§ **YOUR TASK**
Starting at the top of the records below and ending with the line that contains "right shoulder: (82, 236)", print each line exactly as written, skipping the pictures.

(Data records)
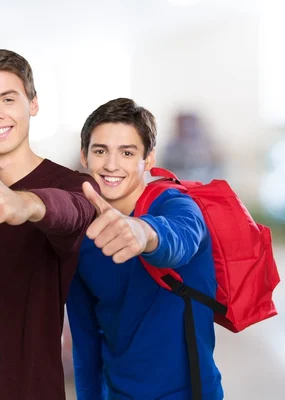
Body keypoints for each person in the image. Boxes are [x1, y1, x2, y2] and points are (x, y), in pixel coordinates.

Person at [0, 48, 98, 400]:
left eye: (8, 98)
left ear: (33, 103)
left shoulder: (70, 185)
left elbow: (73, 212)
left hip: (31, 386)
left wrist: (25, 203)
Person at [67, 98, 223, 399]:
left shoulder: (177, 205)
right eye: (100, 151)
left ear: (149, 160)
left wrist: (143, 232)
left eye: (127, 153)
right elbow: (85, 345)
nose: (111, 165)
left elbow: (180, 239)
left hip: (190, 393)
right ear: (84, 157)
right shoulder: (82, 236)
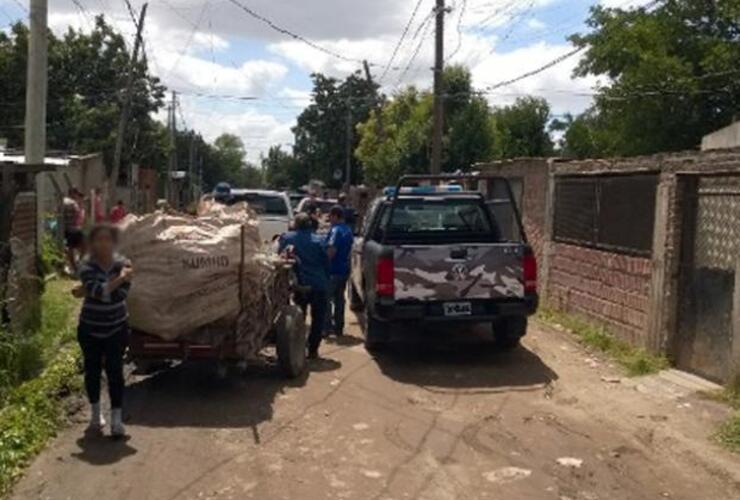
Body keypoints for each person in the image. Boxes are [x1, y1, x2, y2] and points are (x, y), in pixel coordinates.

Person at [73, 224, 133, 437]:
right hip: (90, 328)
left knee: (115, 372)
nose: (103, 244)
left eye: (108, 239)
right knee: (92, 371)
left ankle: (116, 420)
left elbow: (118, 296)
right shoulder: (86, 266)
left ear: (114, 242)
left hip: (117, 328)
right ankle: (95, 415)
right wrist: (119, 280)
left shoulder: (124, 264)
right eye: (98, 240)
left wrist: (104, 288)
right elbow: (99, 292)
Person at [279, 213, 329, 359]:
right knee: (318, 319)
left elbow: (280, 258)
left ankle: (298, 346)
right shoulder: (319, 240)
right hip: (319, 285)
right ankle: (313, 350)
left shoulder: (287, 238)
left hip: (299, 285)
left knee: (299, 317)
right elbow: (326, 263)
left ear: (296, 224)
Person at [325, 206, 353, 337]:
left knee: (326, 299)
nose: (329, 220)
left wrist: (323, 262)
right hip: (344, 270)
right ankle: (339, 327)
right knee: (339, 299)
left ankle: (326, 327)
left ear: (336, 216)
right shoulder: (348, 230)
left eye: (330, 217)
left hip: (333, 270)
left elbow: (331, 250)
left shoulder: (335, 231)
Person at [62, 188, 85, 274]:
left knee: (70, 248)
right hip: (73, 229)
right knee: (80, 247)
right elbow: (77, 216)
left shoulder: (63, 201)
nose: (77, 196)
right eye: (76, 194)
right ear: (72, 193)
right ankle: (76, 266)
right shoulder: (72, 203)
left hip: (65, 229)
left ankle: (74, 266)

§ **FINISHED TASK**
Body keypoints for each person in the image. Boxes are [x1, y1, x2, y2] and points are (x, y), in pixel coordinates.

Person at [0, 48, 98, 400]:
left eye: (8, 98)
left ear: (33, 103)
left shoulder: (70, 185)
left elbow: (73, 212)
left hip: (31, 386)
left wrist: (25, 203)
Person at [67, 98, 223, 399]:
left shoulder: (177, 205)
right eye: (100, 151)
left ear: (149, 160)
left wrist: (143, 232)
left eye: (127, 153)
right elbow: (85, 345)
nose: (111, 165)
left elbow: (180, 239)
left hip: (190, 393)
right ear: (84, 157)
right shoulder: (82, 236)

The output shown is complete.